Ageha diam. Laki-laki itu menyadari kata-katanya yang sangat tidak sopan untuk seseorang
yang baru saja bertemu. Ia pun mulai mencari kalimat yang dapat menghibur Ageha.
“Maaf, jika aku asal tanya. Oh iya, namaku Ryuga. Salam kenal.” Sahut laki-laki itu dengan
senyuman lebar di bibirnya.
“Aku Ageha. Salam kenal juga.”
“Wah… nama yang indah. Hm… kupu-kupu ya… indah sekali. Menurutku… kupu-kupu itu adalah
hewan yang cantik,”
Kening Ageha mengerut. Apa dia baru saja menggodaku?. Batinnya.

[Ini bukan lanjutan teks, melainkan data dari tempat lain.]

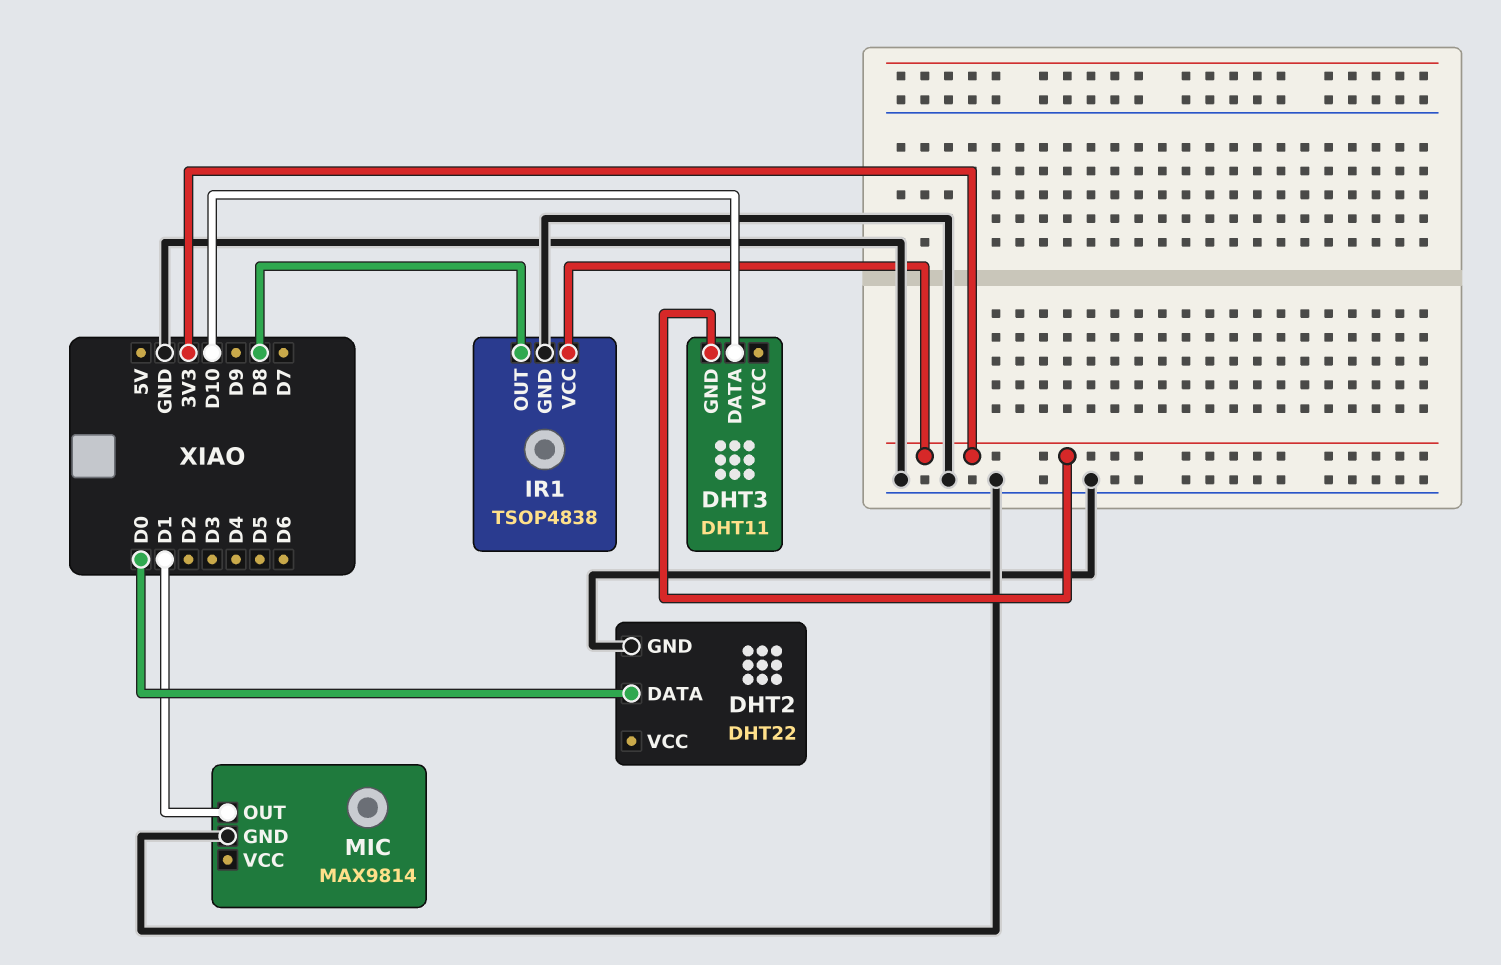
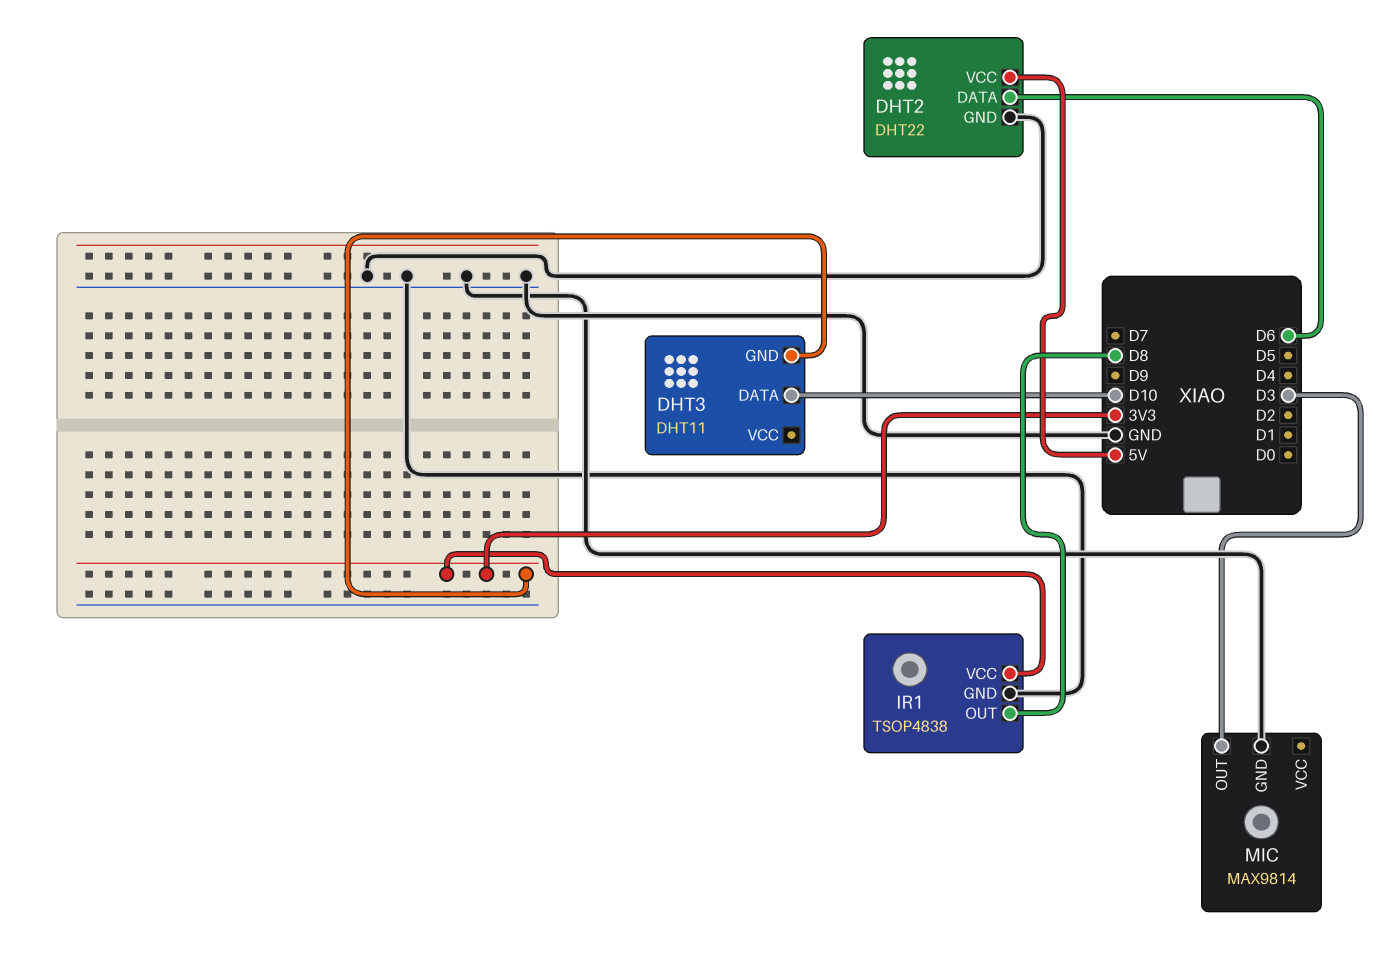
DHT2 pin DATA: D0 -> D6
DHT2 pin VCC: none -> 5V
MIC pin OUT: D1 -> D3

“Oh, maaf. Jika aku berkata yang tidak-tidak. Tapi kenapa kamu menangis sendirian di sini. Apa
tidak bahaya, di sini banyak orang mabuk, lho.”
“Tidak. Aku hanya ingin berfikir jernih saja. Lagi pula rumahku ada di dekat sini.”
“Benarkah? Rumahku juga ada di dekat sini. Aku baru pindah, makanya rumahku agak
berantakan. Jadi aku malas di rumah. BE-RAN-TAK-AN sekali.”
Ageha merasa geli dengan perilaku laki-laki yang ada di hadapannya ini. Tapi ia pikir, lelaki ini
bukanlah orang jahat. Senyuman tersinggung dari bibir Ageha.
“Kenapa tersenyum. Emang ada yang lucu dari aku?”
“Tidak. Tidak ada, kok. Aku hanya heran, dari semua orang yang melewati taman ini dari tadi.
Tidak ada satu pun yang berani menyapaku. Tapi… aku salut dengan keberanian kamu untuk
menyapaku.”
“Yah… tidak usah sungkan-sungkan. Aku orangnya memang seperti ini. Tidak bisa melihat
seorang perempuan menangis begitu saja.”
Ageha tersenyum.
“Makasih karena kamu sudah menghiburku. Aku mau pulang dulu, sampai nanti,”
“Eh, kapan-kapan ketemuan lagi ya.”
Ageha meninggalkan Ryuga dengan senyumannya. Ryuga menatap sosok Ageha yang perlahan
hilang ditelan kegelapan malam dihiasi bulan yang indah.
Keesokan harinya, Ageha pergi ke sekolah untuk menimba ilmu. Tapi, karena panyakit yang
diidapnya. Dia tak ingin turun sekolah. Tapi ibunya memaksanya untuk tetap bersekolah dan
mencari hal yang dapat menenangkan hati dan pikirannya. Karena tak ingin menyakiti hati ibu
untuk kedua kalinya. Akhirnya Ageha pergi ke sekolah dengan perasaan tak enak mengganjal di
hatinya. Sesampainya di sekolah, Ageha langsung disambut oleh kerabat baiknya dengan raut
wajah simpati atas apa yang menimpanya. Dan hal itu membuat Ageha kesal, sangat kesal. Ia
tak ingin teman-temannya menganggap bahwa ia sebentar lagi akan meninggalkan mereka.